Being charged with any crime can be a life-changing experience. The charge of “theft of services” is not one of the more common charges, so being charged with this particular crime can be confusing for most people. Below is some information about this charge, its penalties, and the most common defenses used to avoid conviction.
What Is Theft of Services in Pennsylvania?
The state of Pennsylvania defines “theft of services” as the practice of using deception to obtain paid services without actually paying. For example, if you go to a restaurant and purposefully leave without paying, you are guilty of theft of services.
Some examples of situations that may lead to a theft of services charge include:
- Using a trick, deception, or device to intentionally steal a compensable service, such as altering a meter or splitting cable at your home or business.

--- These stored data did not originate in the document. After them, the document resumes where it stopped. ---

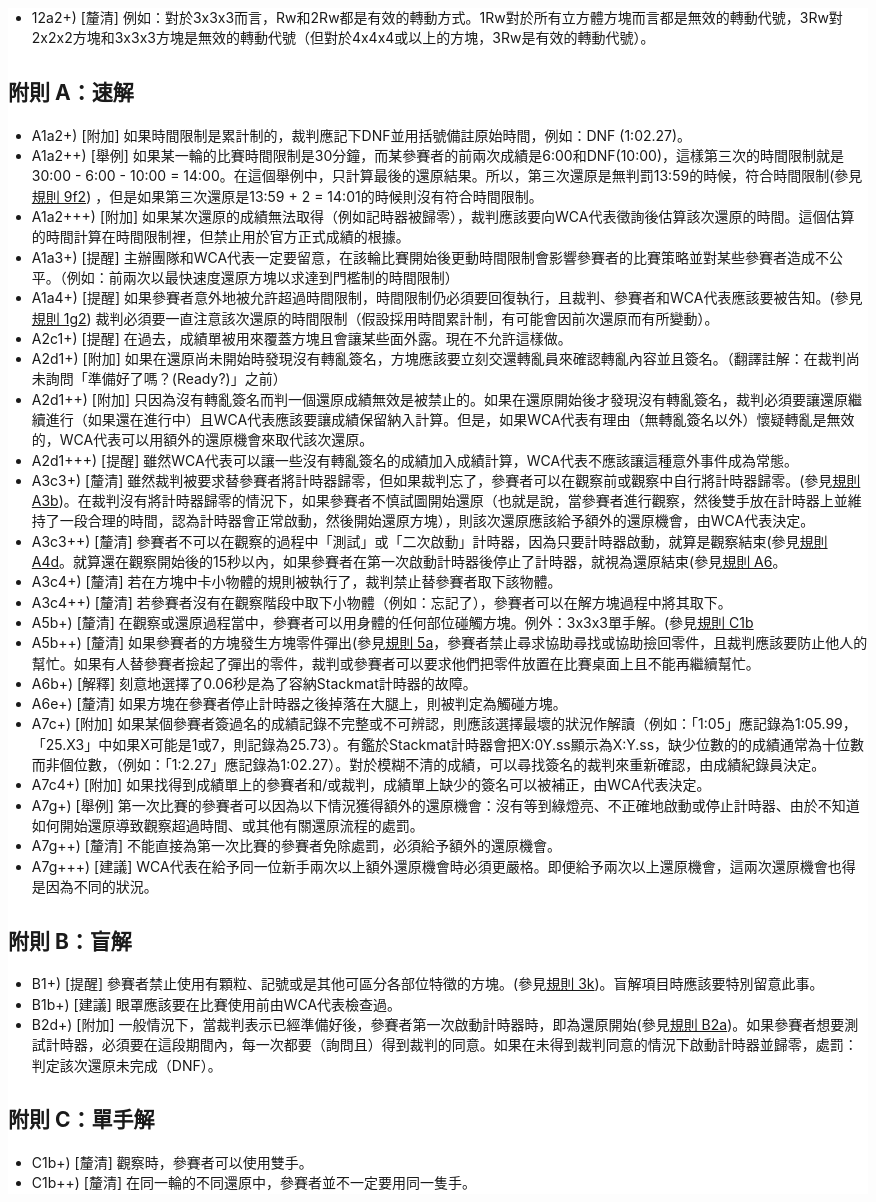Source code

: - 12a2+) [釐清] 例如：對於3x3x3而言，Rw和2Rw都是有效的轉動方式。1Rw對於所有立方體方塊而言都是無效的轉動代號，3Rw對2x2x2方塊和3x3x3方塊是無效的轉動代號（但對於4x4x4或以上的方塊，3Rw是有效的轉動代號）。


## <article-A><speedsolving><speedsolving> 附則 A：速解

- A1a2+) [附加] 如果時間限制是累計制的，裁判應記下DNF並用括號備註原始時間，例如：DNF (1:02.27)。
- A1a2++) [舉例] 如果某一輪的比賽時間限制是30分鐘，而某參賽者的前兩次成績是6:00和DNF(10:00)，這樣第三次的時間限制就是 30:00 - 6:00 - 10:00 = 14:00。在這個舉例中，只計算最後的還原結果。所以，第三次還原是無判罰13:59的時候，符合時間限制(參見[規則 9f2](regulations:regulation:9f2)) ，但是如果第三次還原是13:59 + 2 = 14:01的時候則沒有符合時間限制。
- A1a2+++) [附加] 如果某次還原的成績無法取得（例如記時器被歸零），裁判應該要向WCA代表徵詢後估算該次還原的時間。這個估算的時間計算在時間限制裡，但禁止用於官方正式成績的根據。
- A1a3+) [提醒] 主辦團隊和WCA代表一定要留意，在該輪比賽開始後更動時間限制會影響參賽者的比賽策略並對某些參賽者造成不公平。（例如：前兩次以最快速度還原方塊以求達到門檻制的時間限制）
- A1a4+) [提醒] 如果參賽者意外地被允許超過時間限制，時間限制仍必須要回復執行，且裁判、參賽者和WCA代表應該要被告知。(參見[規則 1g2](regulations:regulation:1g2)) 裁判必須要一直注意該次還原的時間限制（假設採用時間累計制，有可能會因前次還原而有所變動）。
- A2c1+) [提醒] 在過去，成績單被用來覆蓋方塊且會讓某些面外露。現在不允許這樣做。
- A2d1+) [附加] 如果在還原尚未開始時發現沒有轉亂簽名，方塊應該要立刻交還轉亂員來確認轉亂內容並且簽名。（翻譯註解：在裁判尚未詢問「準備好了嗎？(Ready?)」之前）
- A2d1++) [附加] 只因為沒有轉亂簽名而判一個還原成績無效是被禁止的。如果在還原開始後才發現沒有轉亂簽名，裁判必須要讓還原繼續進行（如果還在進行中）且WCA代表應該要讓成績保留納入計算。但是，如果WCA代表有理由（無轉亂簽名以外）懷疑轉亂是無效的，WCA代表可以用額外的還原機會來取代該次還原。
- A2d1+++) [提醒] 雖然WCA代表可以讓一些沒有轉亂簽名的成績加入成績計算，WCA代表不應該讓這種意外事件成為常態。
- A3c3+) [釐清] 雖然裁判被要求替參賽者將計時器歸零，但如果裁判忘了，參賽者可以在觀察前或觀察中自行將計時器歸零。(參見[規則 A3b](regulations:regulation:A3b))。在裁判沒有將計時器歸零的情況下，如果參賽者不慎試圖開始還原（也就是說，當參賽者進行觀察，然後雙手放在計時器上並維持了一段合理的時間，認為計時器會正常啟動，然後開始還原方塊），則該次還原應該給予額外的還原機會，由WCA代表決定。
- A3c3++) [釐清] 參賽者不可以在觀察的過程中「測試」或「二次啟動」計時器，因為只要計時器啟動，就算是觀察結束(參見[規則 A4d](regulations:regulation:A4d)。就算還在觀察開始後的15秒以內，如果參賽者在第一次啟動計時器後停止了計時器，就視為還原結束(參見[規則 A6](regulations:regulation:A6)。
- A3c4+) [釐清] 若在方塊中卡小物體的規則被執行了，裁判禁止替參賽者取下該物體。
- A3c4++) [釐清] 若參賽者沒有在觀察階段中取下小物體（例如：忘記了），參賽者可以在解方塊過程中將其取下。
- A5b+) [釐清] 在觀察或還原過程當中，參賽者可以用身體的任何部位碰觸方塊。例外：3x3x3單手解。(參見[規則 C1b](regulations:regulation:C1b)
- A5b++) [釐清] 如果參賽者的方塊發生方塊零件彈出(參見[規則 5a](regulations:regulation:5a)，參賽者禁止尋求協助尋找或協助撿回零件，且裁判應該要防止他人的幫忙。如果有人替參賽者撿起了彈出的零件，裁判或參賽者可以要求他們把零件放置在比賽桌面上且不能再繼續幫忙。
- A6b+) [解釋] 刻意地選擇了0.06秒是為了容納Stackmat計時器的故障。
- A6e+) [釐清] 如果方塊在參賽者停止計時器之後掉落在大腿上，則被判定為觸碰方塊。
- A7c+) [附加] 如果某個參賽者簽過名的成績記錄不完整或不可辨認，則應該選擇最壞的狀況作解讀（例如：「1:05」應記錄為1:05.99，「25.X3」中如果X可能是1或7，則記錄為25.73）。有鑑於Stackmat計時器會把X:0Y.ss顯示為X:Y.ss，缺少位數的的成績通常為十位數而非個位數，（例如：「1:2.27」應記錄為1:02.27）。對於模糊不清的成績，可以尋找簽名的裁判來重新確認，由成績紀錄員決定。
- A7c4+) [附加] 如果找得到成績單上的參賽者和/或裁判，成績單上缺少的簽名可以被補正，由WCA代表決定。
- A7g+) [舉例] 第一次比賽的參賽者可以因為以下情況獲得額外的還原機會：沒有等到綠燈亮、不正確地啟動或停止計時器、由於不知道如何開始還原導致觀察超過時間、或其他有關還原流程的處罰。
- A7g++) [釐清] 不能直接為第一次比賽的參賽者免除處罰，必須給予額外的還原機會。
- A7g+++) [建議] WCA代表在給予同一位新手兩次以上額外還原機會時必須更嚴格。即便給予兩次以上還原機會，這兩次還原機會也得是因為不同的狀況。


## <article-B><blindfolded><blindfoldedsolving> 附則 B：盲解

- B1+) [提醒] 參賽者禁止使用有顆粒、記號或是其他可區分各部位特徵的方塊。(參見[規則 3k](regulations:regulation:3k))。盲解項目時應該要特別留意此事。
- B1b+) [建議] 眼罩應該要在比賽使用前由WCA代表檢查過。
- B2d+) [附加] 一般情況下，當裁判表示已經準備好後，參賽者第一次啟動計時器時，即為還原開始(參見[規則 B2a](regulations:regulation:B2a))。如果參賽者想要測試計時器，必須要在這段期間內，每一次都要（詢問且）得到裁判的同意。如果在未得到裁判同意的情況下啟動計時器並歸零，處罰：判定該次還原未完成（DNF）。


## <article-C><one-handed><onehandedsolving> 附則 C：單手解

- C1b+) [釐清] 觀察時，參賽者可以使用雙手。
- C1b++) [釐清] 在同一輪的不同還原中，參賽者並不一定要用同一隻手。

- Permitting someone else to interfere with a public utility meter to obtain compensable services for free.
- Diverting services under your control to benefit someone else or yourself.
- Selling any educational guide or device to help others steal compensable services.
You may be charged with this crime if you steal any public or private services, including utility services, restaurant services, entertainment, transportation services, hotel accommodations, professional services, and labor.
What Type of Charge Is a Felony in Pennsylvania?
The sentence for any criminal conviction, as well as its impact on your future, will depend on the classification of the crime. Crimes in the state of Pennsylvania can be classified as summary offenses, misdemeanors, or felonies. Summary offenses are the least serious charges and include minor offenses, such as loitering. Misdemeanors are more serious than summary offenses but less serious than felonies. DUI is a common example of a misdemeanor. Felonies are the most serious charges and include more significant crimes like sex crimes and drug dealing.
Theft in Pennsylvania, including theft of services, receiving stolen property, retail theft, or any other theft offense, may fall into any of these three classifications based on the value of the goods or services stolen.
In the case of theft of services:
- If the market value of the stolen services is less than $50, the charge will be a summary offense.
- If the market value of the stolen services is between $50 and $2,000, the charge will be a misdemeanor in the first, second, or third degree.
- If the value of the stolen services is between $2,000 and $100,000, the charge will be a felony of the third degree.
- If the value of the stolen services is between $100,000 and $500,000, the charge will be a felony of the second degree.
- If the value of the stolen services is more than $500,000, the charge will be a felony of the first degree.
What Is the Sentence for Theft of Services?
The sentence for a theft of services conviction will be heavily dependent on the classification of the charge, as well as your criminal history and other factors. The maximum sentence for this charge will be as follows:
- Summary offense — The maximum fine for a summary offense in Pennsylvania is $1,500. The sentence may also include up to three months in jail.
- Third degree misdemeanor — The maximum sentence for a third degree misdemeanor is $2,500 and 12 months in prison.
- Second degree misdemeanor — The maximum sentence for a second degree misdemeanor is $5,000 and two years in prison.
- First degree misdemeanor — The maximum sentence for a first degree misdemeanor is $10,000 and five years in prison.
- Third degree felony — The maximum sentence for a third degree felony is $15,000 and seven years in prison.
- Second degree felony — The maximum sentence for a second degree felony is $25,000 and 10 years in prison.
- First degree felony — The maximum sentence for a first degree felony is $25,000 and 10 years in prison.
As with most theft offenses in Pennsylvania, you will also be required to pay restitution to the victim, as well as other fees associated with the investigation and/or court proceedings.
Common Defenses for Theft of Services
To achieve a conviction for theft of services, prosecutors must prove two primary facts:
- The defendant obtained compensable services without paying for them.
- The defendant had criminal intent, which means the defendant intended to steal the services in question.
Criminal defense attorneys usually defend their clients against this charge by attempting to disprove either of these facts. For example, if you obtained compensable services without paying for them because you forgot to pay, were unaware that payment was required, or were unaware that someone else was stealing these services, your defense will be based on your lack of criminal intent.
Another common defense involves questioning the evidence that you obtained compensable services for free. If the prosecution cannot prove that you actually obtained these services without paying, the charge won’t stick.
Your attorney will be able to tell you what defense strategy will be best in your case. If the evidence is too strong, your attorney may recommend a plea bargain or some other strategy instead.